Source extract:
┌──

1)Got a webgui error:
Code: [Select]
An API exception occured

Error at /usr/local/opnsense/mvc/app/library/OPNsense/Core/Backend.php:94 - stream_socket_client(): unable to connect to unix:///var/run/configd.socket (Connection refused) (errno=2)

Did "Restart web interface" from console and logged in new and got:

Code: [Select]
A problem was detected. Click here for more information.
(..)
<6>pid 35631 (python2.7), uid 0: exited on signal 4 (core dumped)
panic: bad pte va 401000 pte 0
cpuid = 1
KDB: enter: panic
panic.txt0600002713015025260  7131 ustarrootwheelbad pte va 401000 pte 0version.txt06000016513015025260  7607 ustarrootwheelFreeBSD 10.3-RELEASE-p5 #0 48f6860(master): Fri Jul 22 17:54:41 CEST 2016
    root@sensey64:/usr/obj/usr/src/sys/SMP

Sent the full error report via webgui.

New reboot:
 no webgui access from browser, did upgrade via console
resulted in  kernel and base-16-7-7 install, the second time and auto-reboot again
got webgui access (this time), showing:

Code: [Select]
OPNsense 16.7.8-amd64
FreeBSD 10.3-RELEASE-p11
OpenSSL 1.0.2j 26 Sep 2016

Your system is up to date.

 ;D ;D ;D

NOW - I did upgrade to LibreSSL (w/OPNsense, Amsterdam, NL mirror):

.. this resulted in a rather quick upgrade to LibreSSL flavour (console output said (amd64/LibreSSL)) but broke the WebGUI access  :-\

... got back to OpenSSL (this time 16.7.9 (amd64/OpenSSL)

then did:
-login via webgui
-changed to LibreSSL repository
-saved
-triggered upgrade from console
-no reboot required

FINALLY:

it got me an up-to-date my OPNsense 16.7.9 (amd64/LibreSSL)   :D :D :D

Code: [Select]
OPNsense 16.7.9-amd64
FreeBSD 10.3-RELEASE-p11
LibreSSL 2.4.4

everything is fine now!

└──

Data provided:
┌──

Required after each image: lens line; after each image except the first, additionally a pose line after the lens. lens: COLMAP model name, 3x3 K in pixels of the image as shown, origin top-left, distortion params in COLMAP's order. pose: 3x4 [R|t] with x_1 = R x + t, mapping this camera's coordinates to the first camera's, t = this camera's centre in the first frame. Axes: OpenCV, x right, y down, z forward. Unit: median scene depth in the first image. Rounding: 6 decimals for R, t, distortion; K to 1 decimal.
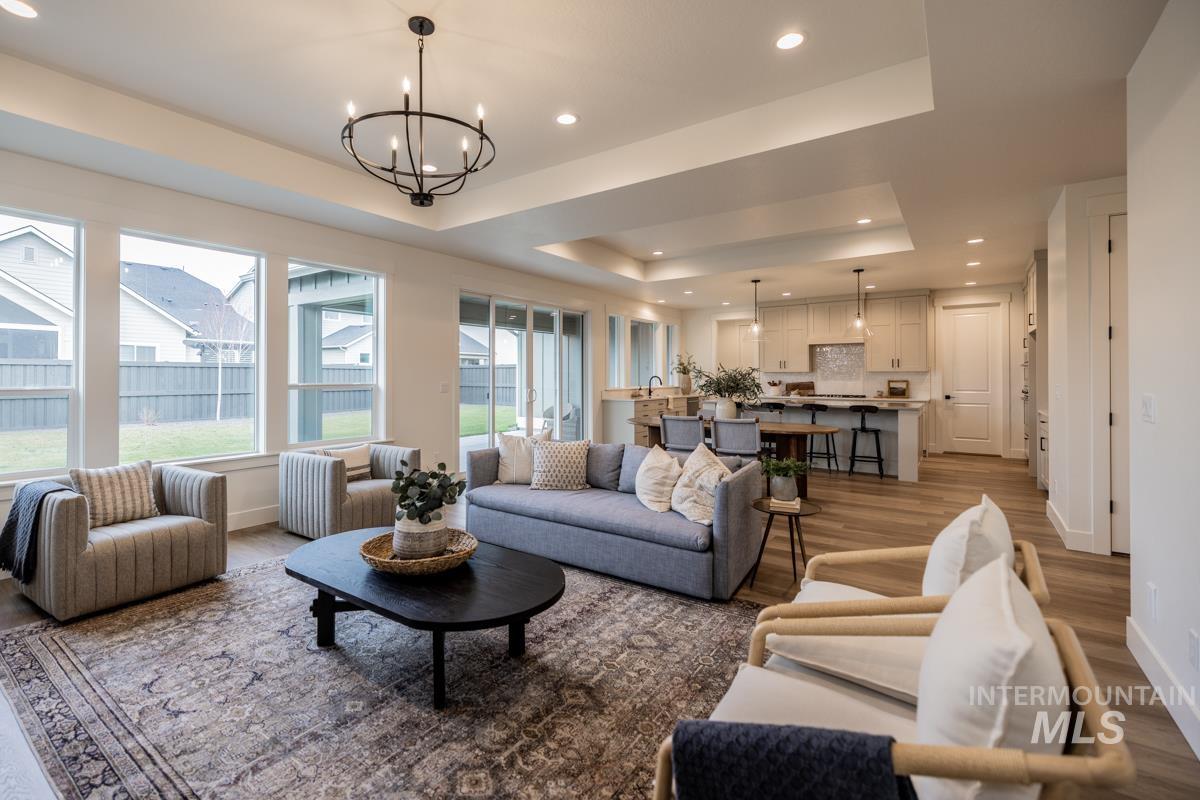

└──

Required work:
a: For each statement, say whether it agrees with the OPNsense upgrade post, answering yes or no and quoting the deciding words: (i) the first upgrade to LibreSSL broke access to the web interface; (ii) a reboot was required after the upgrade was triggered from the console; (iii) the final system reports LibreSSL 2.4.4.
b: Output the part of the OPNsense upgrade post starting at "it got me an" and ending at "is fine now!", copied without any changes.
The listing has no connection to the text.

Answers to the exercise:
a:
(i) Yes: "broke the WebGUI access"
(ii) No: "-no reboot required"
(iii) Yes: "LibreSSL 2.4.4"

b:
it got me an up-to-date my OPNsense 16.7.9 (amd64/LibreSSL)   :D :D :D

Code: [Select]
OPNsense 16.7.9-amd64
FreeBSD 10.3-RELEASE-p11
LibreSSL 2.4.4

everything is fine now!